I'm doing a code challenge in Crystal. As someone who with a Ruby background who went on to learn Rust, you might think that it's a natural fit. However, I'm finding it to fall in the uncanny valley between the two - not as flexible as Ruby and not as expressive a type system as Rust, and the two play off of each other when I'm trying to do type gymnastics to get this very Ruby-like language to behave like Ruby.

I want a RecursiveHash with values of the type RecursiveHash.
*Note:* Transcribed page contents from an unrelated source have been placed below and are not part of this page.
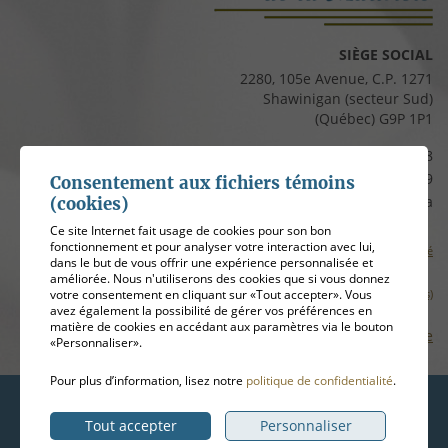
SIÈGE SOCIAL
2280, 105e Avenue, C.P. 1271
Shawinigan (secteur Sud)
(Québec) G9P 1P1
Téléphone :
819 537-8828
Télécopieur :
819 537-8829
Consentement aux fichiers témoins
Courriel :
clients@cfmauricie.ca
(cookies)
Ce site Internet fait usage de cookies pour son bon
fonctionnement et pour analyser votre interaction avec lui,
Conditions d’utilisation et politique de confidentialité
dans le but de vous offrir une expérience personnalisée et
améliorée. Nous n'utiliserons des cookies que si vous donnez
votre consentement en cliquant sur «Tout accepter». Vous
Gérer mes témoins (cookies)
avez également la possibilité de gérer vos préférences en
matière de cookies en accédant aux paramètres via le bouton
Plan de site
«Personnaliser».
Pour plus d’information, lisez notre
politique de confidentialité
.
Hébergement
ADN communication
Tout accepter
Personnaliser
Basically this in Ruby:

h = {}
h[:a] = {}

So if you start writing it in Crystal, you get:

hash = Hash(Char, Hash(Char, ???)).new

And I won't know how many levels deep the Hash is until runtime.

@EndlessMason IIUC that's basically what I want! Is that a Python thing?

@briankung Yes. It's a python thing...

In perl we call it a hash-ref, they just do be like that

@briankung it's not as ergonomic as ruby, but in crystal you can declare recursive type aliases, which help with that specific problem:

alias RecursiveHash::Types = Hash(Char, RecursiveHash::Types) | String

h = Hash(Char, RecursiveHash::Types).new
h['a'] = Hash(Char, RecursiveHash::Types).new
h['b'] = "B"

a = h['a'].as(Hash(Char, RecursiveHash::Types))
a['a'] = Hash(Char, RecursiveHash::Types).new
a['b'] = "BB"

the cost is some syntax to cast the union type to the specific recursive type, but you avoid static nested types.

@toddsundsted Ah, gotcha, I see where I went wrong. I was trying something similar but tried to use h = RecursiveHash(...). Thank you so much!